Die Unterstützung von Freund*innen und Einzelpersonen ermöglichten mir die ersten Schritte in der Filmbranche in Österreich, die ich aber ansonsten als sehr konservativ wahrnehme. Viele der Filmproduktionen sind groß angelegt, mit sehr viel Budget, aber ohne klare Aussagen, inhaltlich leer. Außerdem wurde mir lange nicht zugetraut, selbst hinter der Kamera zu stehen und Regie zu machen. Stattdessen wollten manche Leute Filme über mich in meiner Rolle als Geflüchteter machen. Mich davon loszumachen, dauerte lange. Was hingegen problemlos möglich war, war als Set-Assistenz bei kommerziellen Werbeproduktionen mitzuwirken. Bedauerlicherweise ist es um einiges einfacher, profitorientierte Produktionen zu verwirklichen als gesellschaftskritische.

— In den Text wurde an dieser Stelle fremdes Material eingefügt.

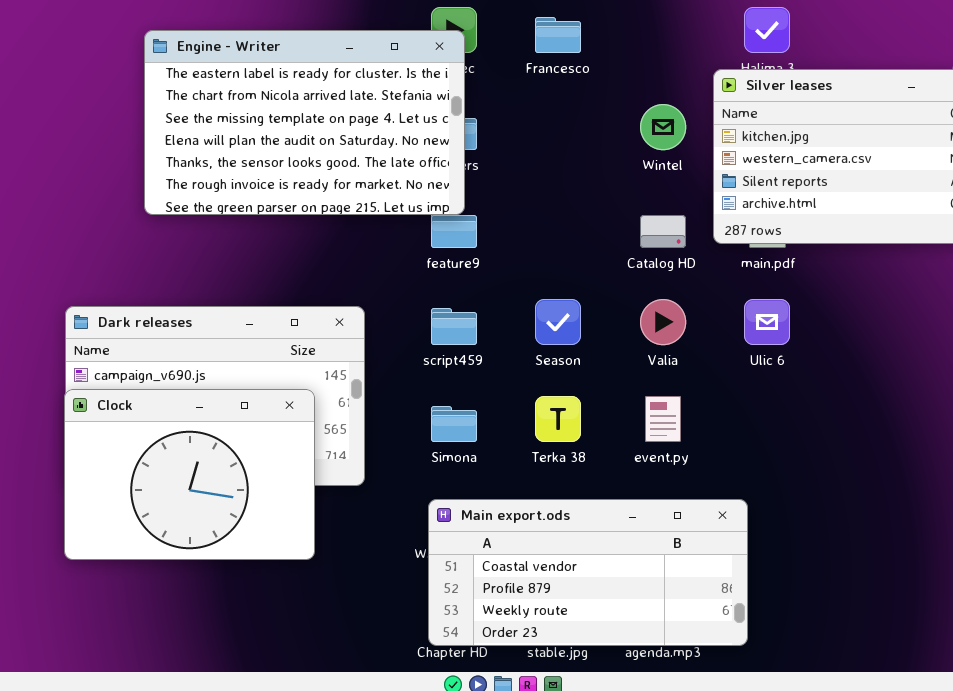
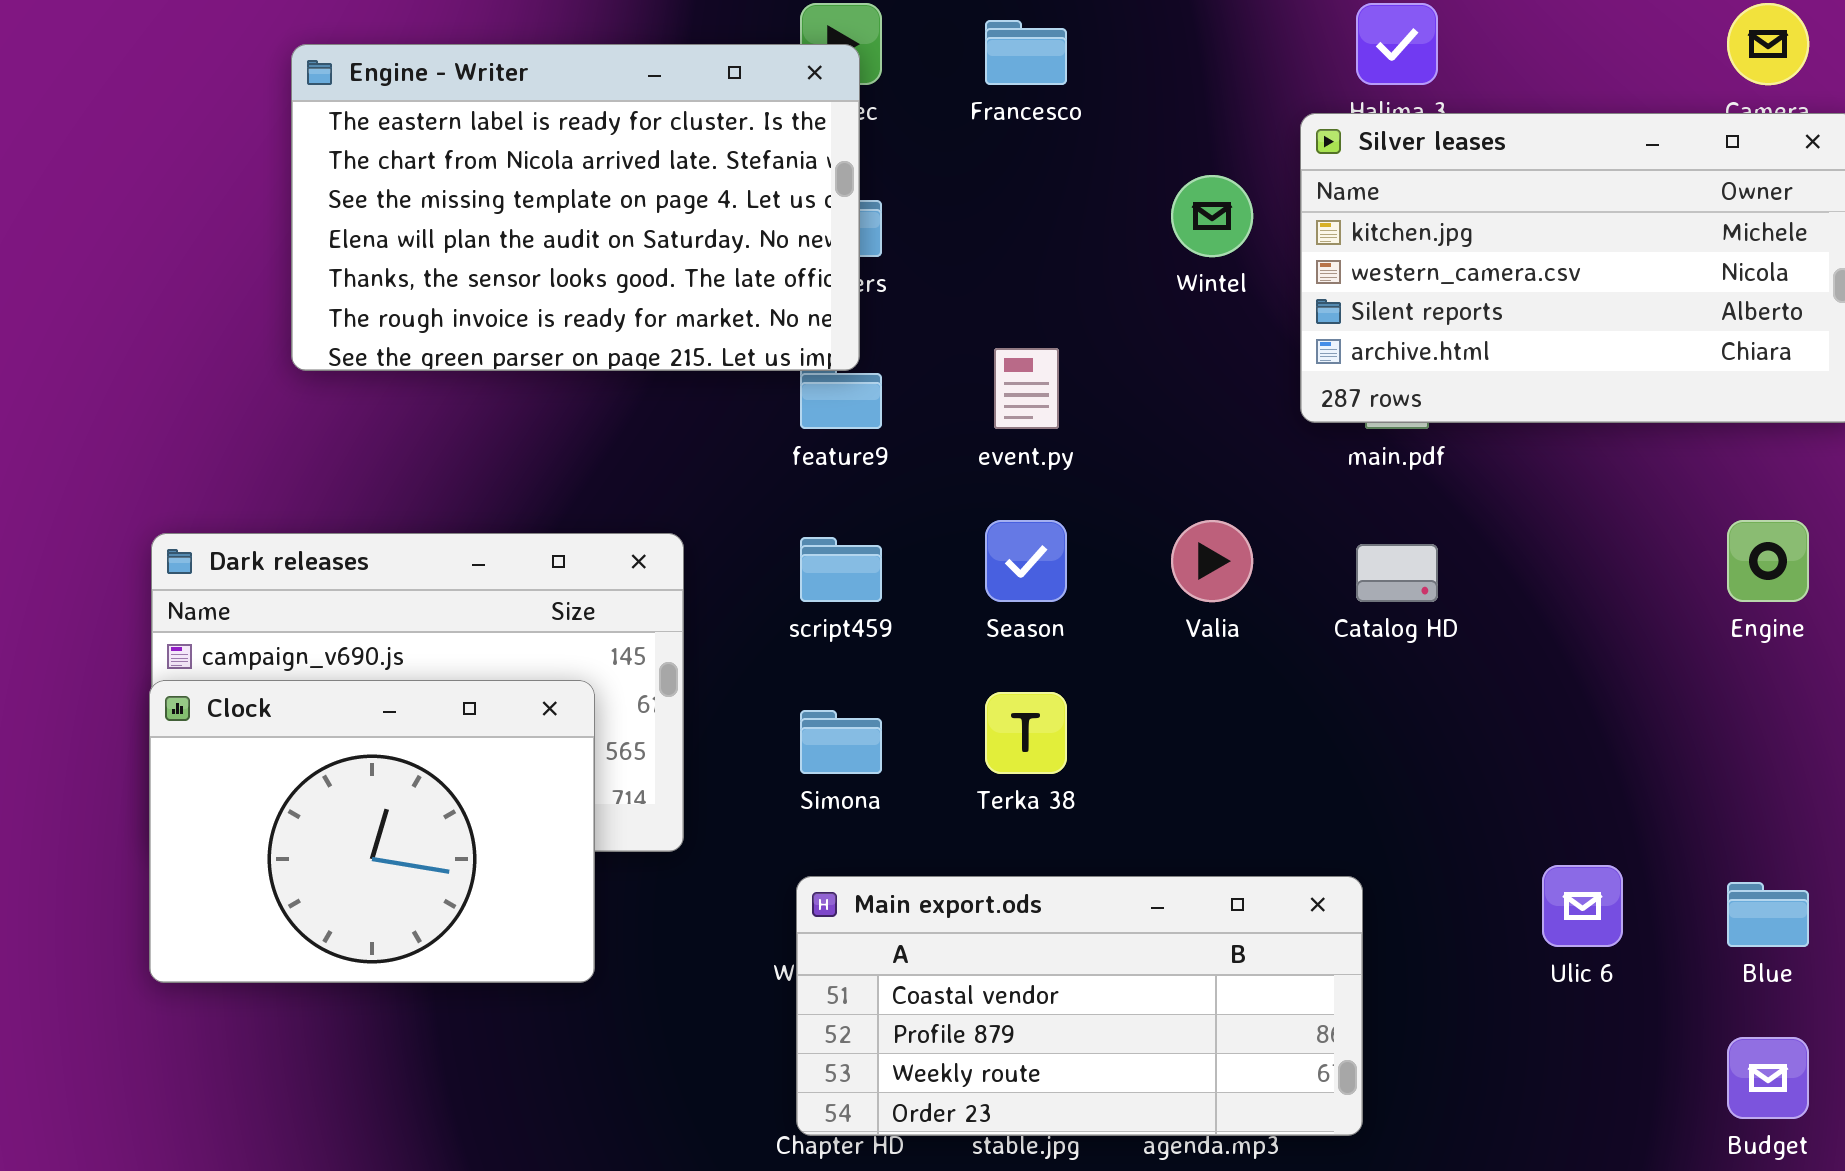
Catalog HD: [640,215,686,248] -> [1356,544,1438,602], moved
Ulic 6: [744,299,790,345] -> [1542,865,1623,947], moved
event.py: [645,396,681,442] -> [994,348,1059,429], moved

Sallar und sein Team im Herbst 2021 in Kurdistan am Set seines nächsten Kurzspielfilms, der sich derzeit in Postproduktion befindet.

In welchem Stadium befindet sich das Projekt Die Reise derzeit und was, glaubst du, wird in den nächsten Schritten die größte Herausforderung?

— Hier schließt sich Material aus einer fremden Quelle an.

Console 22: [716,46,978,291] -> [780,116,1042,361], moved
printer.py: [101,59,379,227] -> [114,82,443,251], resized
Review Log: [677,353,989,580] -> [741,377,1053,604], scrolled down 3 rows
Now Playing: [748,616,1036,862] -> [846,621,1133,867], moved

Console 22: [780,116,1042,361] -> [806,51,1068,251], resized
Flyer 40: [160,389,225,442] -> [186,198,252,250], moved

Die Reise befindet sich in der Phase der Stoffentwicklung. Das heißt, ich bin viel mit Recherche beschäftigt. Der kommende Workshop ist ein wichtiger, herausfordernder Teil davon. Wir laden ja nicht nur Schauspieler*innen ein, sondern insbesondere Menschen mit Fluchterfahrungen, die teils keine Schauspielerfahrung haben. Einen Zugang zu ihren Geschichten zu bekommen, erfordert ein hohes Maß an Sensibilität und Professionalität. Deshalb ist es uns so wichtig, dass diese Menschen in unserem Workshop nicht als die Geflüchteten wahrgenommen werden, sondern ihre Erfahrungen aus ihrer neuen Situation in Österreich heraus beschreiben und ein eigenes, nicht aufgedrücktes Narrativ über sich selbst kreieren können. Herausfordernd für mich persönlich wird die Konfrontation mit meinen eigenen Fluchterfahrungen, die unweigerlich hochkommen. Neben den inhaltlichen Aspekten müssen wir uns permanent um Förderungen bemühen, weil unser Projekt sonst nicht weiterkommt. Das kostet viel Zeit.

Beschäftigst du dich mit weiteren Themen, die du filmisch verarbeiten möchtest?

Momentan beschäftigt mich sehr der rechtsextreme Diskurs, der wieder mehr Oberfläche gewinnt. Ich schreibe mit Susa Siebel an einem Drehbuch zu der Frage, wie es einer Mutter geht, deren Sohn sich in rechtsextremen Strukturen bewegt. Generell beschäftigen mich die Momente der Menschlichkeit und die Begegnungen, die uns tagtäglich zu denen machen, die wir sind. Was heißt es, menschlich zu sein und wo sind die Scheidewege, an denen wir unsere Menschlichkeit einbüßen?